More than six years ago, in 2013, at the 75th anniversary of the Bustamante Industrial Trade Union (BITU), this newspaper noted that the observance seemed to have been passing “largely like a damp squib”.

Kavan Gayle, the BITU president, we noted, would have forgiven anyone “who presumed that not even the union’s leadership is enthusiastic about the anniversary. We don’t feel their excitement”. It probably says something that we don’t recall anything more than, perhaps, a perfunctory marking of the 80th. Maybe they couldn’t be bothered.

We were reminded of the BITU’s event by Helene Davis Whyte’s hunch-shouldered lament, reported by this newspaper on Sunday, of attracting young people to the trade union movement, and the suggestion by her colleague, Rhonda Pryce, that trade unionism, and its benefits, should be on the curriculum of Jamaican schools.

We have no opposition to Ms Pryce’s idea, but the tenor of the remarks suggests, we have observed many times over the last decade, a trade union movement in crisis, without a vision of how to refashion itself for relevance in the labour market in the 21st century and a domestic economy increasingly intertwined with the global market.

Mrs Davis Whyte is president of the Jamaica Confederation of Trade Unions (JCTU), an umbrella body of labour organisations, of which, we estimate, hardly more than 20 per cent of Jamaica’s approximately 1.34 million employed workers are members. And more than 40 per cent of the unionised labour force is employed to the Government, including members of the security forces, health-sector workers, and teachers.
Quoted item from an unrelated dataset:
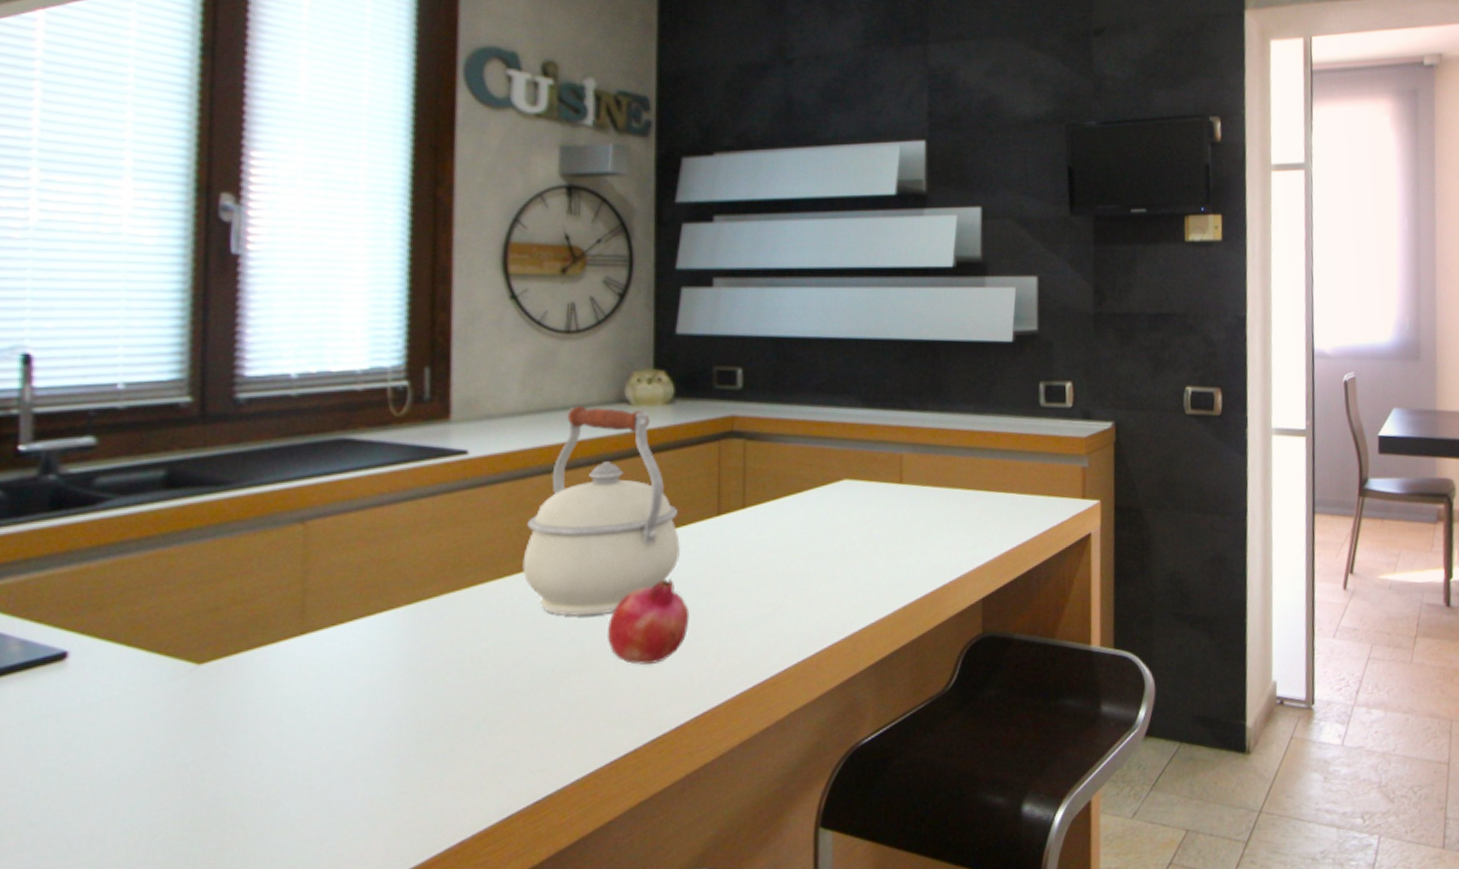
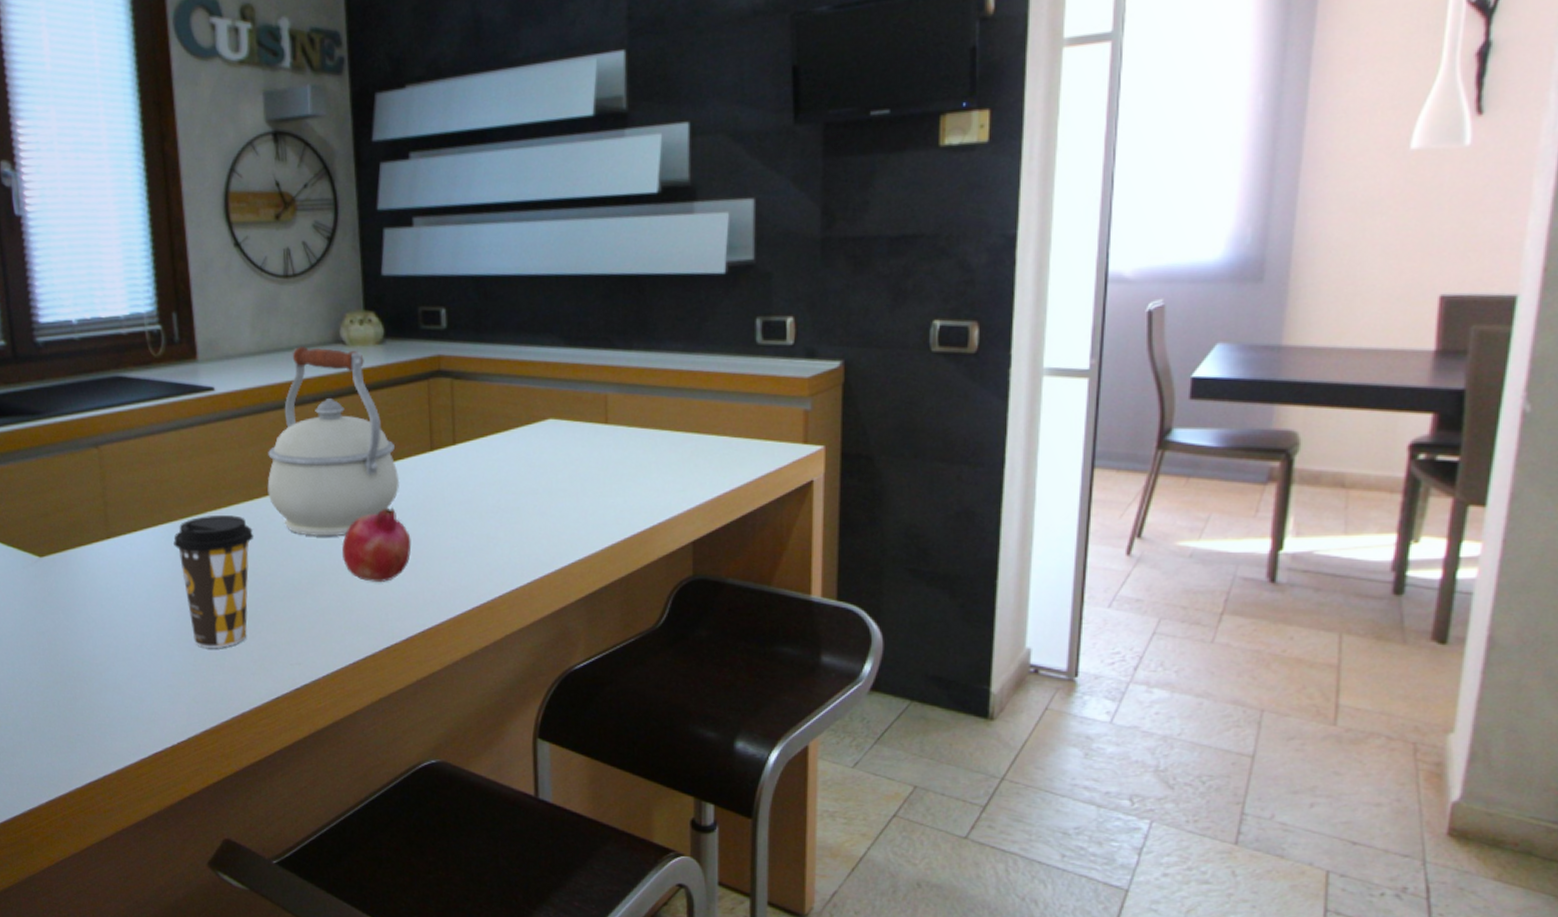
coffee cup: none [393,597,500,764] -> present [173,515,254,649]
In other words, private employees, including the mostly young workers in the growing business process outsourcing sector, are mostly outside the trade unions.

“Part of the difficulty … is that the trade union is really a communal organisation, and you find that a lot of young people are more individualistic,” said Mrs Davis Whyte. “… In that context, you have to be able to tell them what is the benefit of the community.” So?
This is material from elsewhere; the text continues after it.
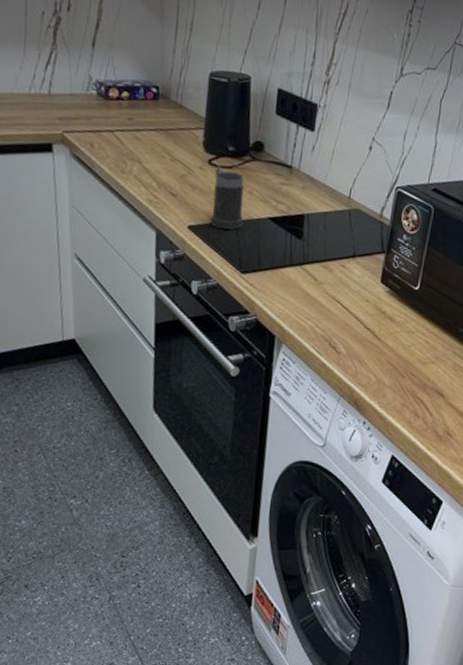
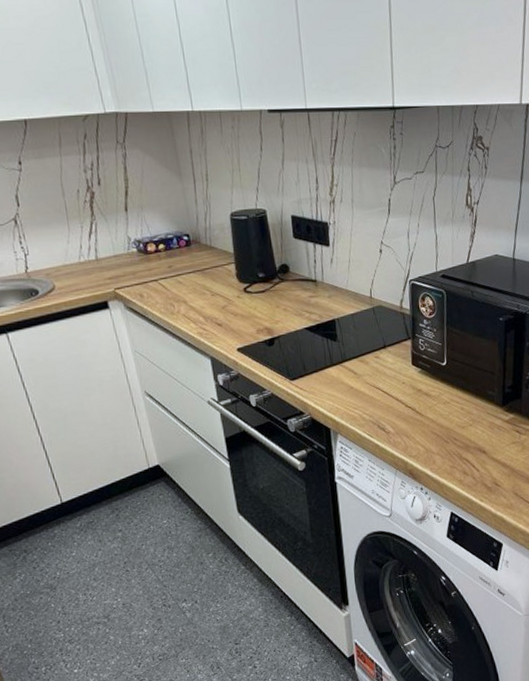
mug: present [209,166,244,230] -> none [251,292,285,345]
The fundamental issue, as we understand it, is the need for the trade union movement to frame a message and offer a service relevant to the times, which includes a rapidly changing and globalised labour market, offering a service that the new, and emerging, Jamaican worker believes he/she needs and the basis upon which that service will be obtained or contracted. In fashioning this new approach to worker representation, trade unions have to take into account the real tensions, and contradictions, that exist in Jamaica’s labour market.

There is no gainsaying the major role the trade union movement played in Jamaica’s modern political and social development, especially since the 1938 riots. Indeed, as Ms Pryce, of the Jamaica Civil Service Association (JCA) said, young workers may not appreciate the effort’s of trade unions in gaining many of the labour-relations rights, enshrined in legislation, now enjoyed by Jamaicans.

SHORTCOMINGS

Many of these laws remain important, but they were mostly framed before digital technology placed a sizeable chunk of Jamaica’s workforce in the centre of an increasingly competitive, and globalised, market where jobs are fungible and often unconstrained by national borders. The labour market is forced to respond to this reality.
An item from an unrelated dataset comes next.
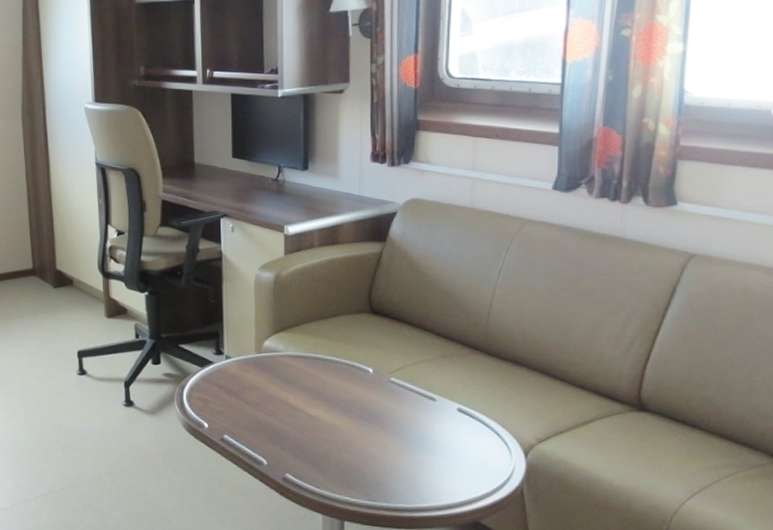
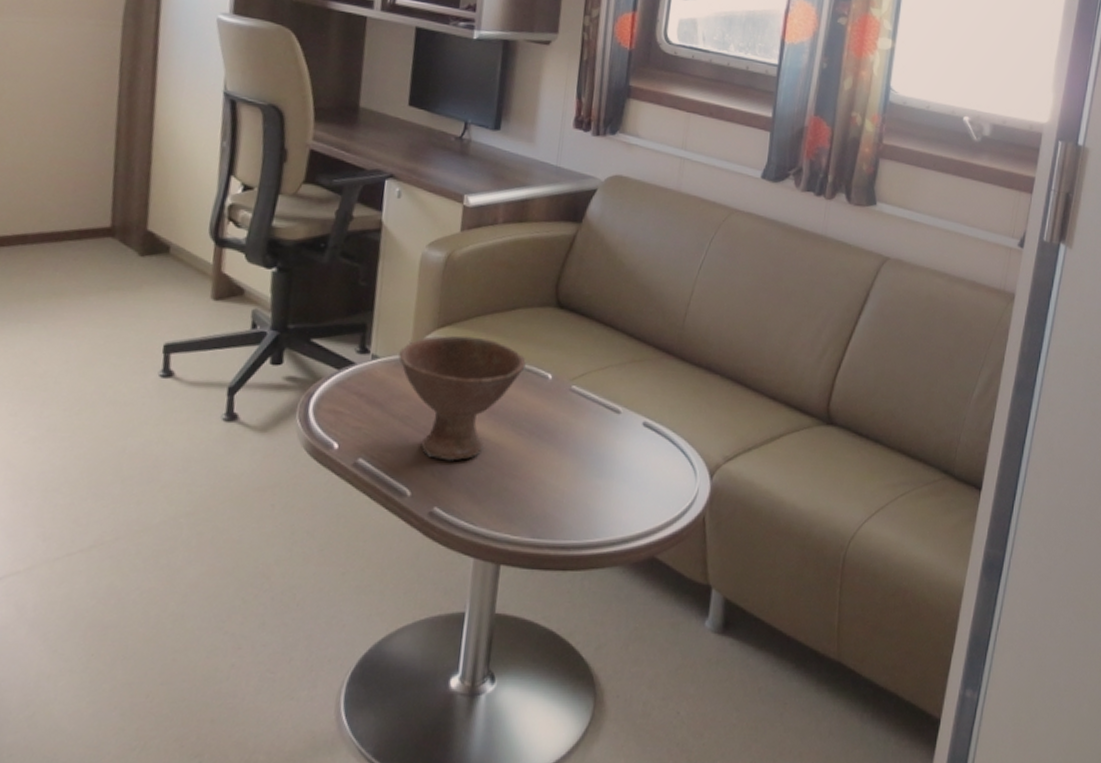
bowl: none [246,339,349,438] -> present [398,335,526,461]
But even with the emergence of this new worker among Jamaican employees, there are other factors in the labour market that exacerbate the tensions in the workforce. Indeed, it is estimated that seven of 10 Jamaican workers are without training for the jobs they do, and no more than 20 per cent of students do well enough in high school to, after grade 11, immediately matriculate to university. Additionally, as many as 80 per cent of university graduates emigrate, taking their education and skills with them.

When these shortcomings are added to historic weak government policy and underinvestment in research and development, there is little wonder that labour productivity has declined by an annual average of nearly half a percentage point for the best part of four decades and that real wages have also fallen. It is obvious why the island’s economy has been stagnant.

It is in this context that Mrs Davis Whyte has to frame her message of the relevance of trade unions – about helping to remove the constraints to growth and to provide efficient, affordable services to workers, who may not necessarily want to be permanent members of a labour group.